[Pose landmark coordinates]
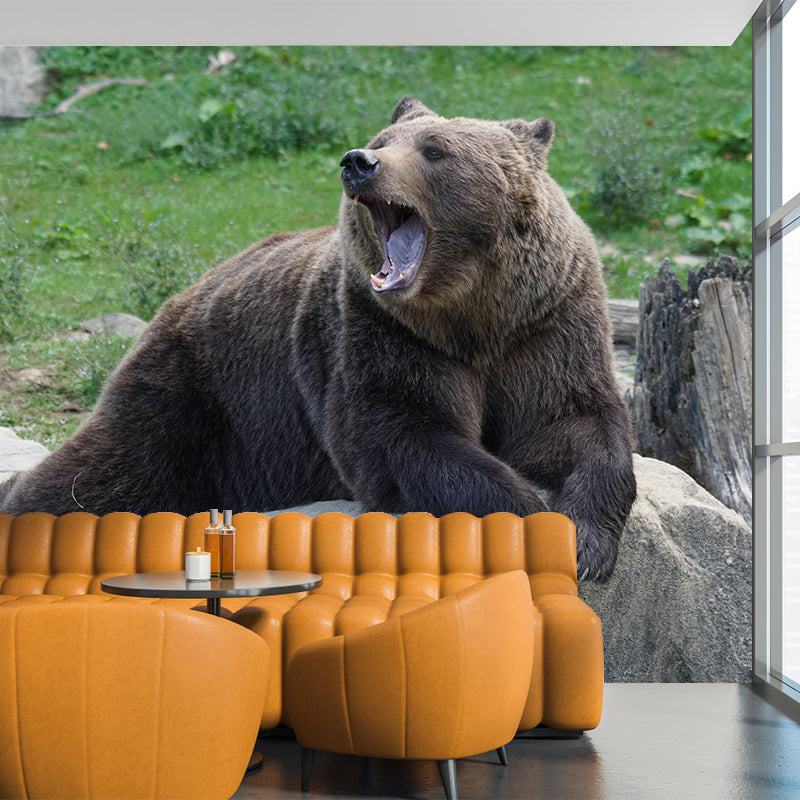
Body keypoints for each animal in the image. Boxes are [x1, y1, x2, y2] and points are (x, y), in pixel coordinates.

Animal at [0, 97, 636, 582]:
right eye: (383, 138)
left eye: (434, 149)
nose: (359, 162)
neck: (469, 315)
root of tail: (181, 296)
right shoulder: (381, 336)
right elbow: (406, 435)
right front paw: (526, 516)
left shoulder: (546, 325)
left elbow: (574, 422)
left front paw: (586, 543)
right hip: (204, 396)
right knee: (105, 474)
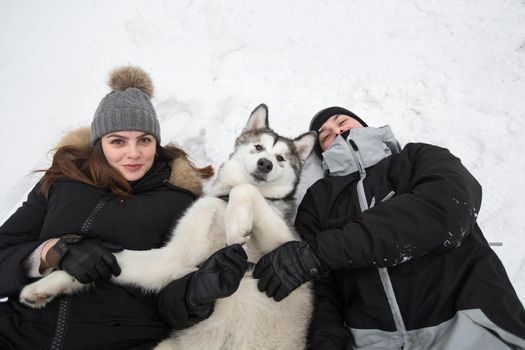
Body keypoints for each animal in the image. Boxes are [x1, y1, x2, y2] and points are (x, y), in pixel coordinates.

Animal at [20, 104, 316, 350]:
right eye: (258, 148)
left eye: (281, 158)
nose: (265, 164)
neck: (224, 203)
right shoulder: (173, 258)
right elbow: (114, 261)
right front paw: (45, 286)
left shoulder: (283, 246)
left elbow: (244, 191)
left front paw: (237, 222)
--
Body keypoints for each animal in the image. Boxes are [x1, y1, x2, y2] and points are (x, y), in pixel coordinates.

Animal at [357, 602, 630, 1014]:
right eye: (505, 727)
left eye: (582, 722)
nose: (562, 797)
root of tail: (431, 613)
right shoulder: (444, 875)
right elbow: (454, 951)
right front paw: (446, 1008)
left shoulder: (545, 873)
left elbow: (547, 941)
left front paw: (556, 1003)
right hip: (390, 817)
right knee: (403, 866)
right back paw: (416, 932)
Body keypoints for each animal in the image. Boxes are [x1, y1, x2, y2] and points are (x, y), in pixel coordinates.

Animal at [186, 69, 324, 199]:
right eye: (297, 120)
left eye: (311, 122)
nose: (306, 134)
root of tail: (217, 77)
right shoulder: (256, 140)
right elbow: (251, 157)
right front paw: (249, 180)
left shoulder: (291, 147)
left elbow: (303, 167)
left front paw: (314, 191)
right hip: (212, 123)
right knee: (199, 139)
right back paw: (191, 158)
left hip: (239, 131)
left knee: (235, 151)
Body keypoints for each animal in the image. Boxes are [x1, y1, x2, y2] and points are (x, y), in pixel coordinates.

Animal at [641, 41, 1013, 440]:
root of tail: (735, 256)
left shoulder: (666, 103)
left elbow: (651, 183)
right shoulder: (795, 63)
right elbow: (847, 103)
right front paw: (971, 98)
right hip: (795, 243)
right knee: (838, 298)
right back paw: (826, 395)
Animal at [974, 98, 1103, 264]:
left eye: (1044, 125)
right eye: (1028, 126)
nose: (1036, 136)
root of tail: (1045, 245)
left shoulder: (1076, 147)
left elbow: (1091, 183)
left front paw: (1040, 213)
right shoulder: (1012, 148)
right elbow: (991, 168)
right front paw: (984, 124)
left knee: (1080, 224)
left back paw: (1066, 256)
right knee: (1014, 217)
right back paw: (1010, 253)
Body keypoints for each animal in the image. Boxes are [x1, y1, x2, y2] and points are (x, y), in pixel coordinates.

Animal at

- _Brief_
Proceeding from the line containing "right front paw: (249, 180)" through the line containing "left knee: (235, 151)", transcribe the lines above exactly, both end lines included.

- _Task solution_
right front paw: (249, 180)
left shoulder: (291, 147)
left elbow: (303, 167)
left front paw: (314, 191)
right hip: (212, 123)
right knee: (199, 139)
right back paw: (191, 158)
left hip: (239, 131)
left knee: (235, 151)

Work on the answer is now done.